LE FONTANE
La fontana del Nettuno
Nella Piazza Giovanni Bovio, comunemente chiamato, dai napoletani Piazza Borsa, c'è la più bella fontana di Napoli: il "Nettuno", che consente di ammirare, oggi cinque grandi artisti in un unico lavoro: Fontana (disegno), D'Auria (esecuzione), Naccherino (Nettuno), Fanzago (ampliamento) e Bernini (mostri e delfini).
Prima dell'attuale collocazione, la fontana ha subito nel tempo vari spostamenti; è stata sulla piazza del palazzo reale e nel largo di Castel dell'Ovo. Nel 1900 il Comune decise che avrebbe figurato meglio nella piazza della Borsa, all'inizio del Corso Umberto I. Oggi, è possibile ammirarla in via Medina da dove poi riverrà spostata e risistemata in Piazza G.Bovio. 

La fontana dell'Immacolatella
Si può ammirare in Via Partenope, poi Via N. Sauro, la fontana a tre archi e arricchita da statue di Pietro Bernini e Michelangelo Naccherino.
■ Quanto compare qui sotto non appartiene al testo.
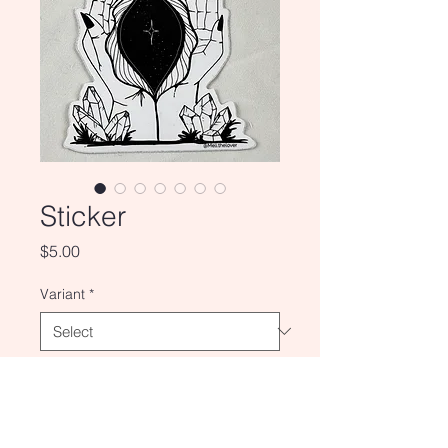
Sticker
Price
$5.00
Variant
*
Quantity
*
La fontana di S.Caterina a Formiello
Costeggiando da sinistra Castel Capuano si arriva in piazza Enrico De Nicola, ove di fronte vediamo la chiesa di San Caterina a Formiello, con l'antica porta Capuana ed addossata al frontone del Castello la fontana di Formiello, una delle più antiche della città che prese il nome, come dice il Capasso, dalla voce del vicino formale o canale dell'acquedotto che lo alimentava.
Distrutti quasi completamente i grandiosi acquedotti costruiti dai romani, Napoli veniva fornita di acqua potabile oltre che dalle locali sorgenti, dell'antichissimo "Acquedotto dell Bolla" che aveva origine dalla valle del Sebeto. Della fontana del Fornello se ne trova menzione fin dai tempi di Giovanna I, nelle opere del Giureconsulto Luca da Penne, che, per quanto professore anche lui di un mulino, si lamentava che l'acqua che doveva servire per il pubblico veniva deviata per alimentare mulini privati. Oggi la fontana appare in decadimento, richiederebbe un restauro.

La fontana del Sebeto

A pochi passi da Santa Maria del Porto, al Largo Sermoneta, si trova la Fontana del Sebeto. Nel 1635 il vicerè Fonseca affidò allo scultore Carlo Fonzaco, figlio del più celebre architetto Cosimo, il progetto di una fontana che avrebbe dovuto comprendere una statua raffigurante il Sebeto, antico fiume campano. Il Sebeto viene rappresentato come un vecchio dalla barba fluente adagiato su una conchiglia tra due tritoni che sulle spalle portano delle buccine (piccoli vasi) dai quali sgorga l'acqua. La fontana è riccamente decorata con stemmi e piramidi. Per qualche secolo trovò posto vicino alla statua del gigante, a Largo di Palazzo (attualmente via Cesano Console), poi ebbe varie destinazioni, finali; nel 1903, fu sistemata in via Partenope e poi a Largo Sermoneta.